Core layers of defense
To provide the best defense against ransomware, a security stack must address the primary targets for attackers—the human element, digital identity, and the endpoint—and the two essential defensive pillars: centralized visibility and data recovery.
Employee education
Organizations' employees remain one of the most common entry points for bad actors, with the human element factoring into 60% of all breaches. To make this threat even more dangerous, AI has armed attackers with a tool for hyper-personalized social engineering tactics, from highly convincing business email compromise (BEC) to emerging deepfake voice phishing (vishing). Other tactics, like MFA "push bombing," also prey on human nature to bypass technical controls.
However, organizations can turn this perennial vulnerability into another layer of defense by educating their teams. The age of annual compliance-driven security training slideshows is long gone. Today, managed security awareness training (SAT) provides ongoing, engaging lessons that draw on adult learning research and current threat intelligence for greater retention. An integrated stack with SAT can also offer just-in-time training to turn security missteps into teachable moments.
Hardened endpoints and identities
As endpoints and identities have moved to the front lines, proactively hardening their defenses is essential. Over time, configurations and permissions can drift, former employee accounts remain active, software goes unpatched, and numerous other vulnerabilities arise, just waiting to be exploited. Huntress is expanding posture management with Managed ISPM for Microsoft 365 and Google Workspace identity settings and Managed ESPM for Windows environments, with availability and scope that vary today.
Identity protections
While ISPM provides the first layer of identity protection, identity threat detection and response (ITDR) assumes that identities will eventually be compromised (for example, through stolen credentials) and focuses on catching these intrusions quickly. The reality is that in many modern attacks, hackers don't break in; they log in. ITDR monitors account behavior for anomalies, such as impossible travel or unusual privilege escalation, and can automatically respond by requiring additional "step-up authentication" or disabling an account until a human analyst can investigate.
The other non-negotiable identity control is enforced multi-factor authentication (MFA) everywhere. Despite the rise of techniques like push bombing, MFA remains the most effective way to prevent the majority of account compromise attacks. For high-risk environments, phishing-resistant MFA that uses hardware security keys is recommended.
Endpoint detection and response
Sometimes, one compromised laptop is all it takes to initiate a devastating ransomware attack. While traditional antivirus (AV) looks for known malicious files, modern ransomware is often custom-made or polymorphic, changing its code with every execution. Attackers also use fileless malware and living-off-the-land (LotL) techniques to disguise their activity. This requires detection tools that monitor behaviors, rather than signatures.
Endpoint detection and response (EDR) continuously monitors laptops, workstations, and servers for suspicious signals—for example, a PDF spawning PowerShell to run credential-dumping code.

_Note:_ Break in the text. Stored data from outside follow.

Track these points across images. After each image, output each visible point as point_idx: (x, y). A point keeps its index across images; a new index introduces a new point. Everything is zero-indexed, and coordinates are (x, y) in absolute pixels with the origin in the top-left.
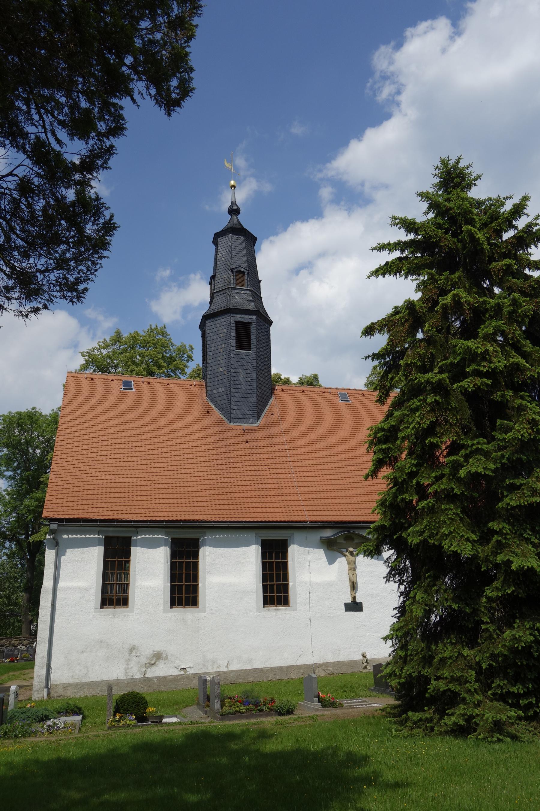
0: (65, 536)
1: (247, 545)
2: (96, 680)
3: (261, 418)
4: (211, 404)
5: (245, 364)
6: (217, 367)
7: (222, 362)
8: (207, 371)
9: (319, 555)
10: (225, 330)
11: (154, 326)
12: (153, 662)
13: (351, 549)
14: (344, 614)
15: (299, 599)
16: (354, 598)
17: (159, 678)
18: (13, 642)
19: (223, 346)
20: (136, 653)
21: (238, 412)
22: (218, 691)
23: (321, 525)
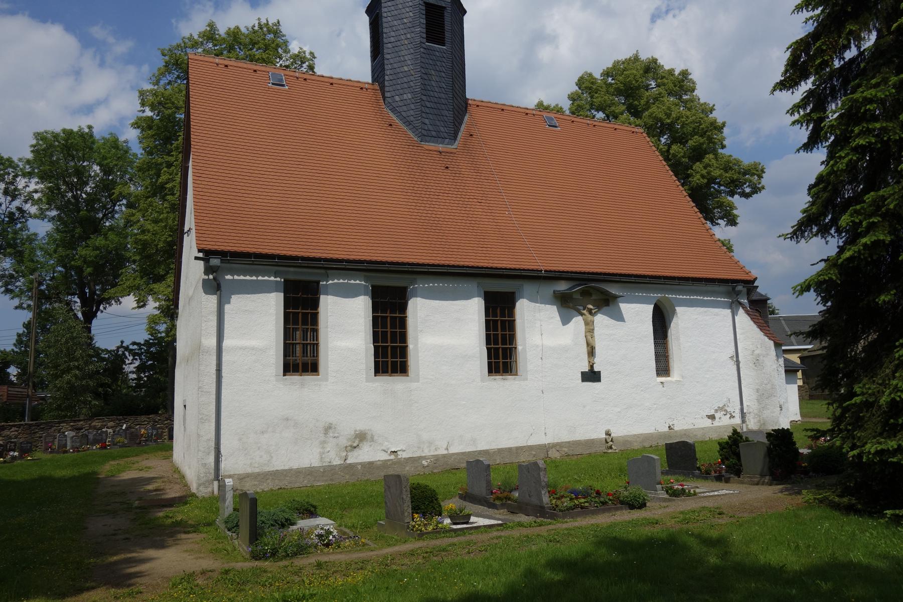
0: (229, 277)
1: (468, 297)
2: (282, 468)
3: (458, 139)
4: (391, 114)
5: (438, 63)
6: (399, 65)
7: (406, 58)
8: (384, 69)
9: (551, 312)
10: (411, 14)
11: (264, 21)
12: (355, 445)
13: (590, 306)
14: (724, 376)
15: (530, 367)
16: (592, 367)
17: (363, 465)
18: (93, 424)
19: (409, 36)
20: (333, 433)
21: (431, 128)
22: (546, 480)
23: (557, 274)
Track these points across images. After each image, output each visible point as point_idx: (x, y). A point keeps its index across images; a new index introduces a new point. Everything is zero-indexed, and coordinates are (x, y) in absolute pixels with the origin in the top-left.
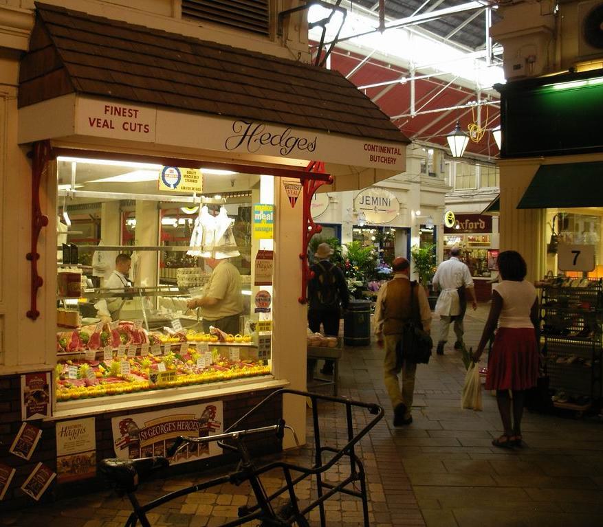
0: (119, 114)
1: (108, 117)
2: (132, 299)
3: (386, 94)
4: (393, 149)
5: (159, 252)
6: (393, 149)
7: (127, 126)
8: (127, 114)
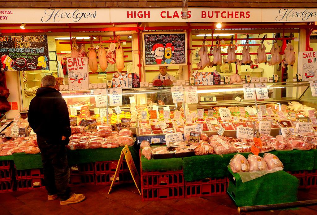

Some EDR tools can also hunt for hidden backdoors and utilize ransomware canaries that send an immediate alert if encryption begins. EDR can then automatically isolate the device and terminate malicious processes while human analysts investigate.
Centralized logging and monitoring
In a modern environment, security data is scattered across cloud platforms, servers, firewalls, and endpoints. Centralized logging brings all of this data into a single "source of truth"—the security information and event management (SIEM) platform. SIEM provides a bird's-eye view of your environment, connecting the dots between signals to detect sophisticated attacks that single tools might otherwise miss. SIEM also supplies valuable log data for investigation and compliance.
Backup resilience
Backups have always been the fail-safe option in case of successful encryption, which is why today's ransomware groups specifically target backup infrastructure. The traditional 3-2-1 backup rule has evolved into 3-2-1-1-0, consisting of:
- 3 copies of data: The original production data and two backups.
- 2 different media types: Storing backups on different platforms, such as a local device and the cloud.
- 1 off-site copy: Keeping a copy in a different geographic location to protect against physical disasters.
- 1 immutable copy: This is the most critical addition. An "immutable" backup is "write once, read many" (WORM). It cannot be changed or deleted for a set period, even by a user with administrative credentials.
- 0 errors: This represents verified, tested recovery. A backup is only a backup if you know it works. "Zero errors" implies automated regular testing to ensure that systems will actually "boot" from the backup when needed.